Menurut dia, hingga dua kali persidangan berjalan, belum terdapat pembuktian final bahwa Dirjen Bea Cukai Djaka Budhi Utama menerima amplop “sales 1”. Fakta yang berkembang di persidangan justru menyebut Orlando Hamonangan menerangkan amplop tersebut dipegang oleh Rizal.
“Dalam hukum pidana, ada perbedaan sangat mendasar antara ‘disebut untuk’ dan ‘diterima oleh’. Kalau istilah internal langsung diterjemahkan menjadi kesimpulan pidana, maka itu bukan pembuktian, melainkan labeling,” ucapnya.

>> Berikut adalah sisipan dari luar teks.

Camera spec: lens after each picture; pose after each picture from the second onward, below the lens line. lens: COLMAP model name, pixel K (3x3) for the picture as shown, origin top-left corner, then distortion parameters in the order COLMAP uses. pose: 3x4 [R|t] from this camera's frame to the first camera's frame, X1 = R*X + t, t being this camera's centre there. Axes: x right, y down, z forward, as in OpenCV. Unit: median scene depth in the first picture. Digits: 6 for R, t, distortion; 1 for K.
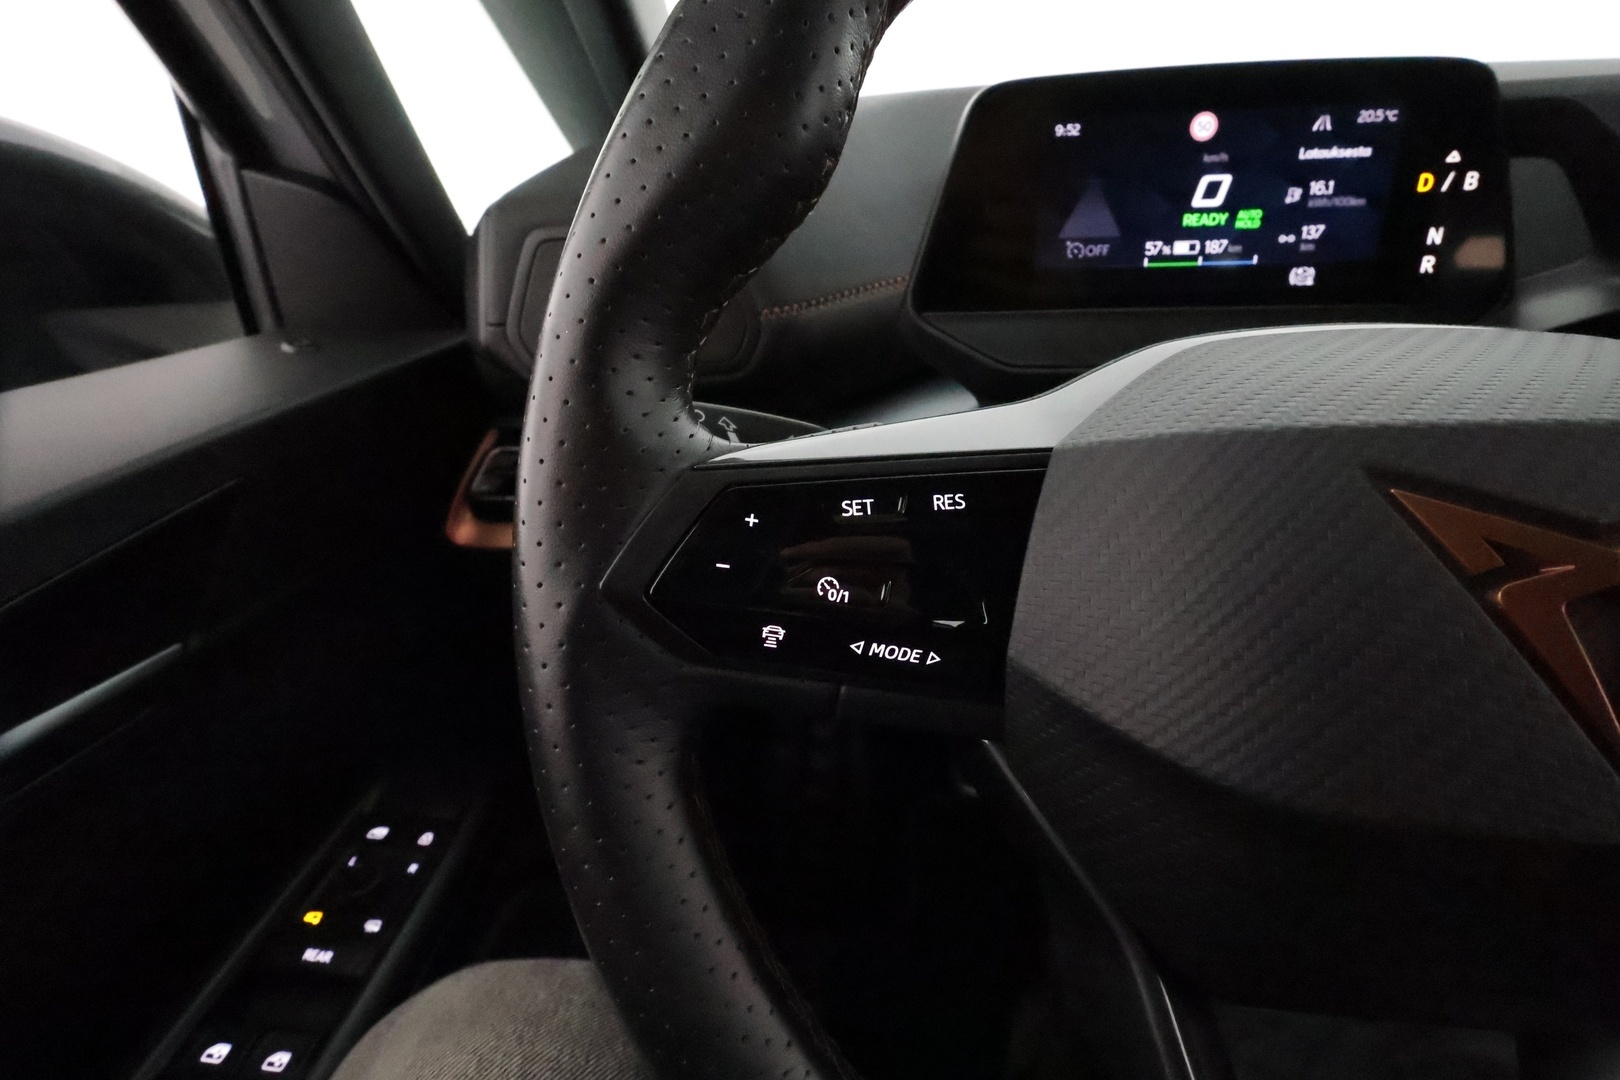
lens RADIAL K [[752.0, 0, 797.3], [0, 752.0, 554.3], [0, 0, 1]] dist [-0.026829, 0.008043]
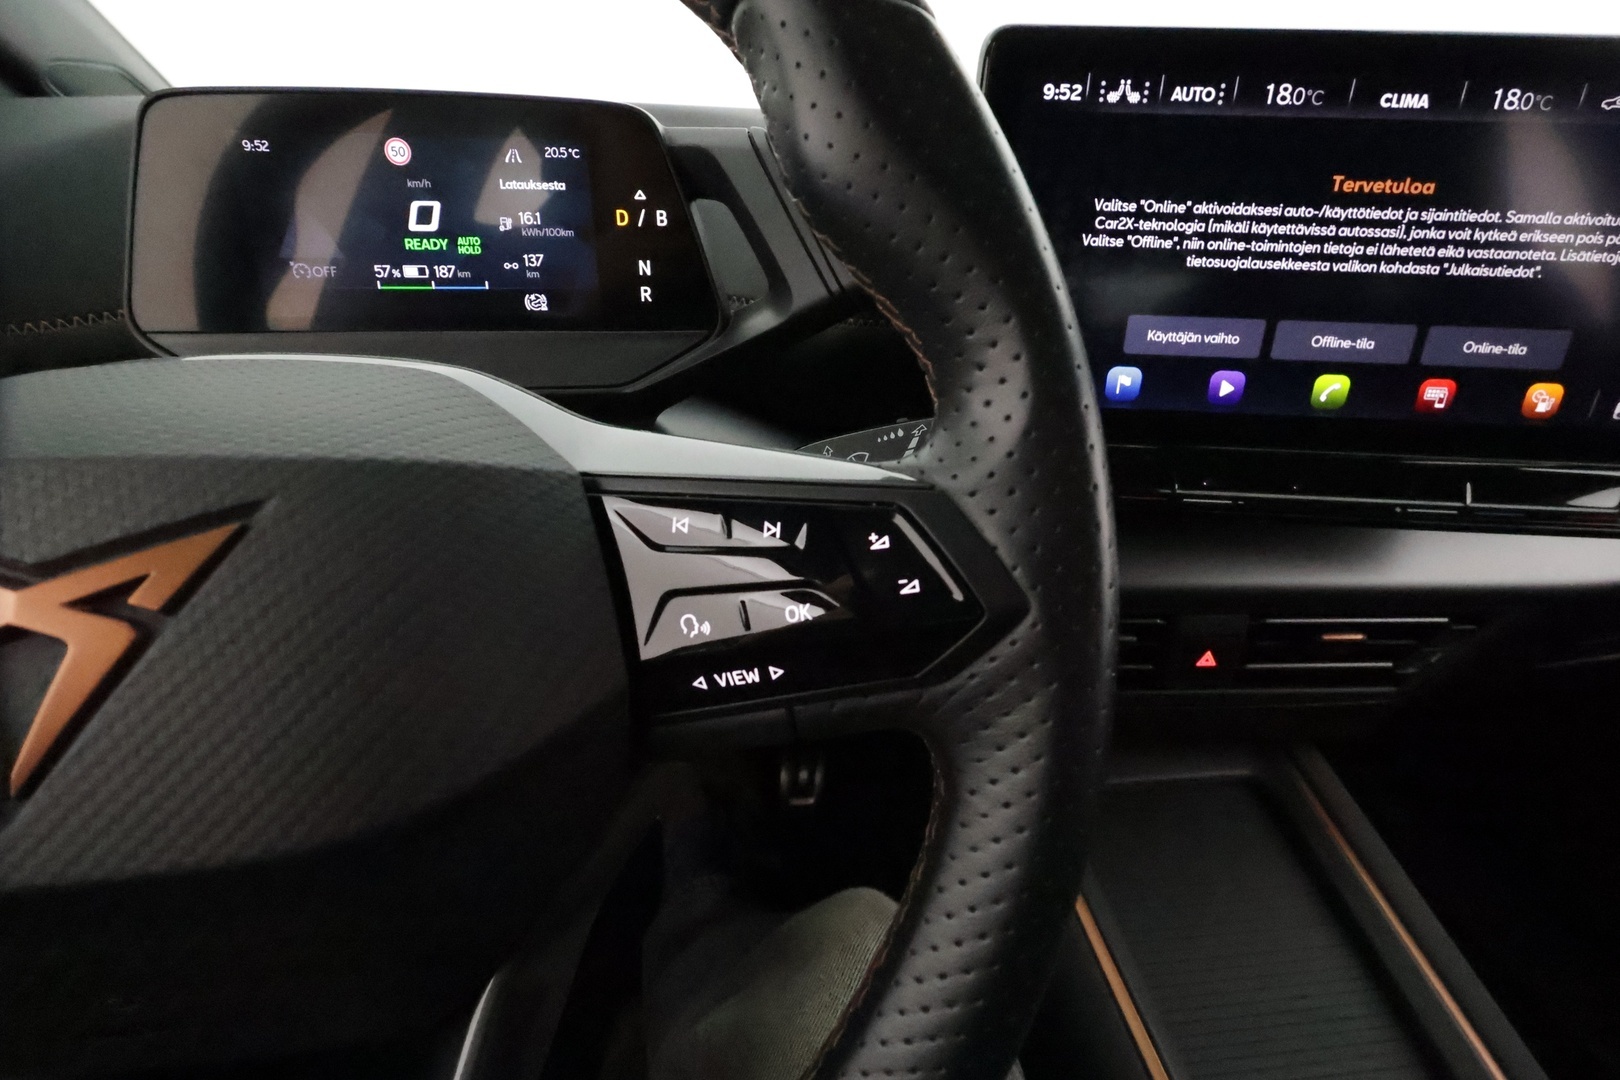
lens RADIAL K [[754.1, 0, 809.5], [0, 754.1, 548.9], [0, 0, 1]] dist [0.001649, 0.001011]
pose [[0.967810, -0.052873, 0.246066, 0.797277], [0.058038, 0.998219, -0.013781, 0.007411], [-0.244899, 0.027619, 0.969155, -0.112780]]
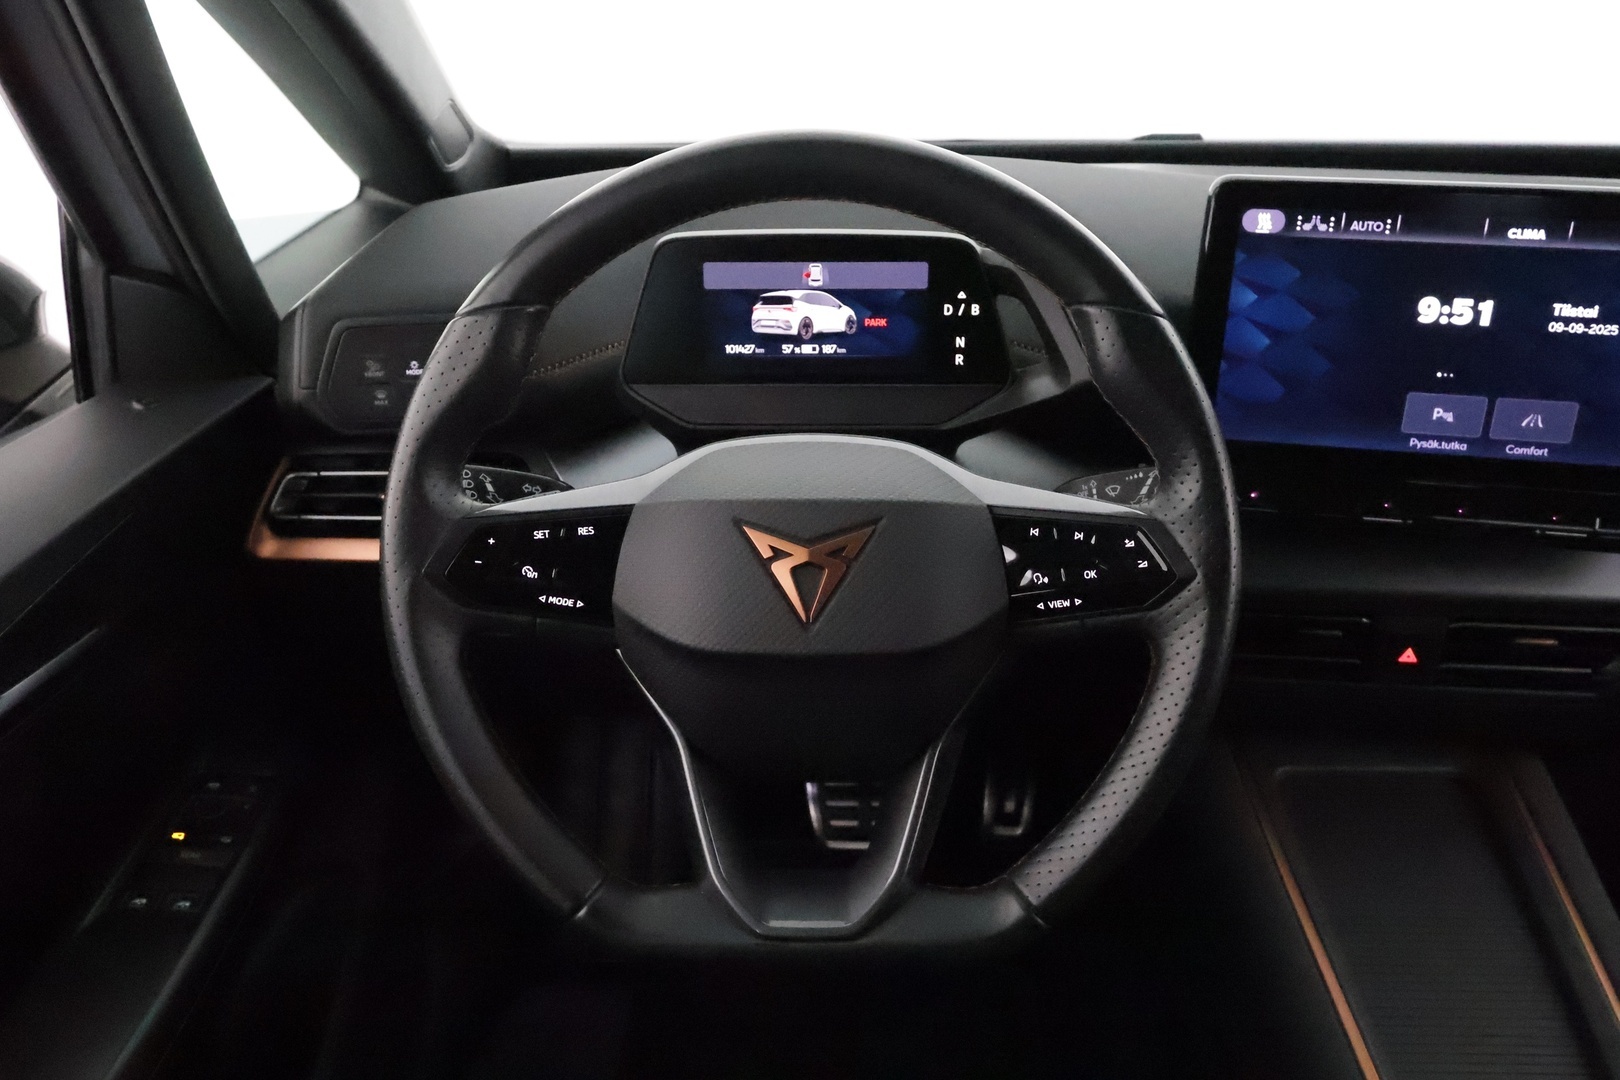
lens RADIAL K [[1283.1, 0, 813.6], [0, 1283.1, 554.1], [0, 0, 1]] dist [-0.009734, -0.001972]
pose [[0.991839, -0.017210, 0.126333, 0.220442], [0.018616, 0.999777, -0.009957, 0.026159], [-0.126134, 0.012228, 0.991938, -1.565932]]
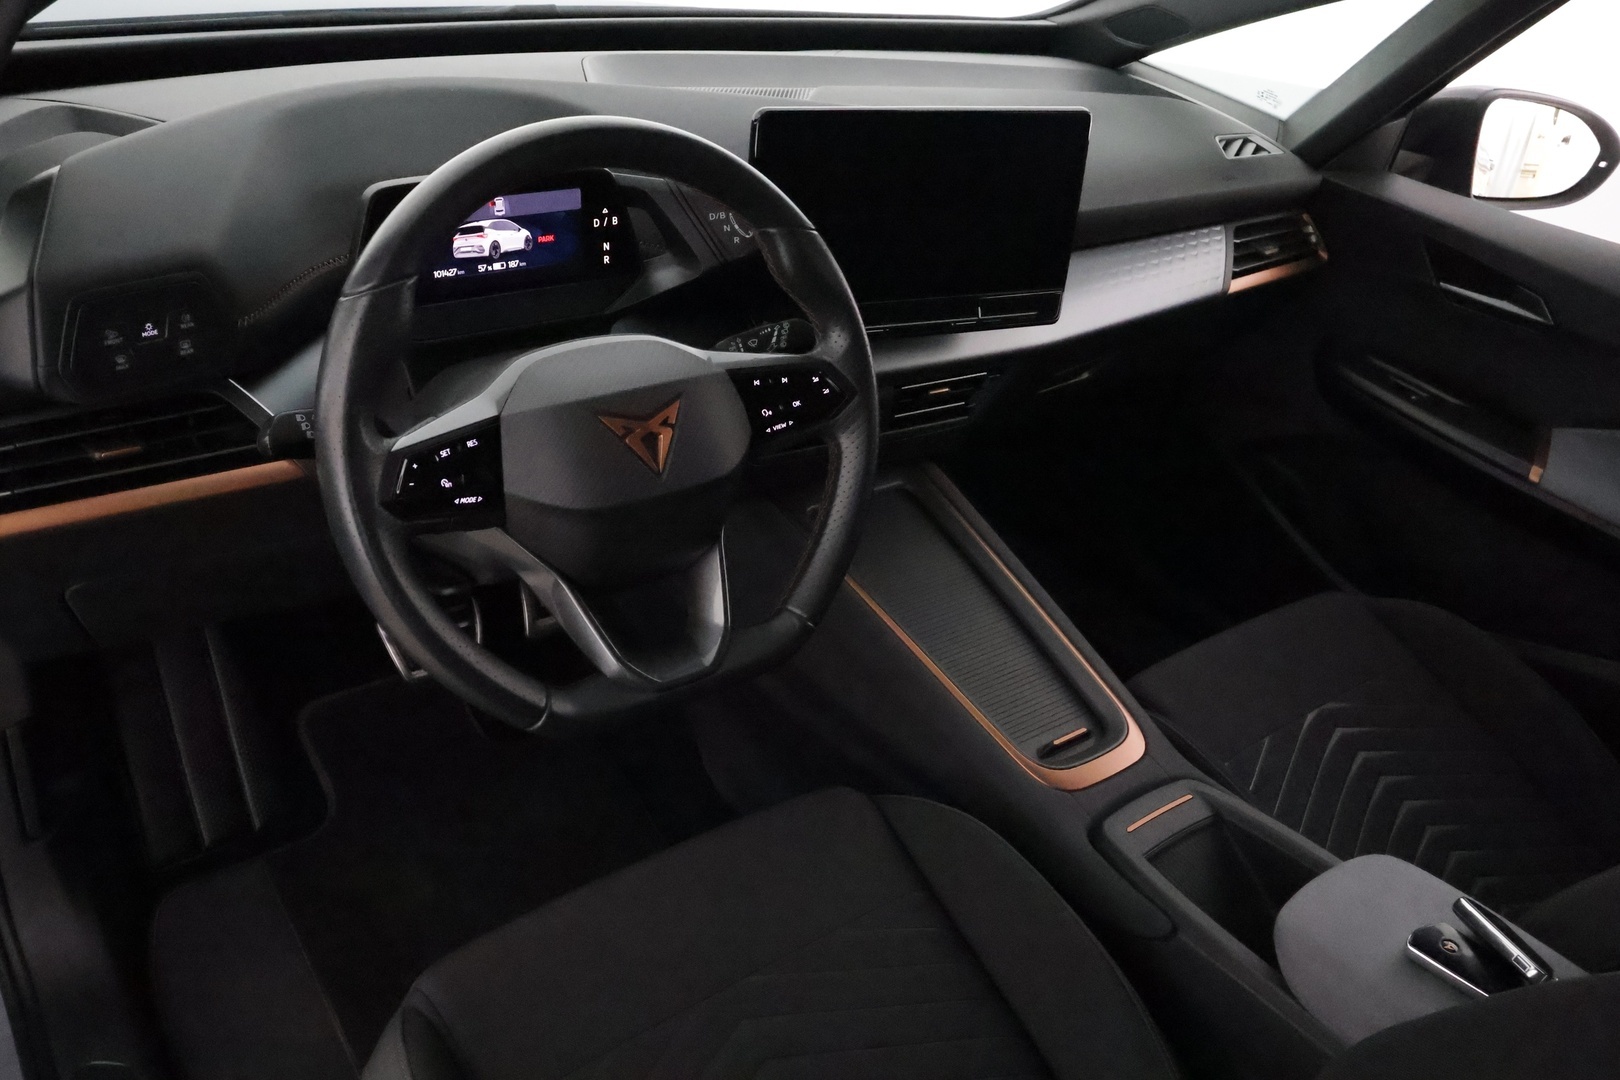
lens RADIAL K [[1283.1, 0, 813.6], [0, 1283.1, 554.1], [0, 0, 1]] dist [-0.009734, -0.001972]
pose [[0.712471, -0.276457, 0.644947, -1.201712], [0.180890, 0.960415, 0.211854, -0.261748], [-0.677985, -0.034275, 0.734276, -1.950092]]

Sorotan lain yang dianggap belum dijelaskan secara terang ialah mengenai posisi barang bukti bernilai besar yang sempat diumumkan KPK ke publik. Dalam perkara ini, KPK pernah menyampaikan penyitaan uang tunai berbagai mata uang, logam mulia seberat 5,3 kilogram, jam tangan mewah, serta kendaraan bernilai tinggi.
Di sisi lain, dakwaan terhadap John Field, Dedy Kurniawan Sukolo, dan Andri menyusun konstruksi pemberian sekitar Rp61,3 miliar dalam bentuk dolar Singapura serta fasilitas hiburan. Gautama mempertanyakan apakah logam mulia 5,3 kilogram tersebut masuk dalam konstruksi perkara Blue Ray Cargo atau justru terkait klaster lain seperti perkara Budiman Bayu Prasojo.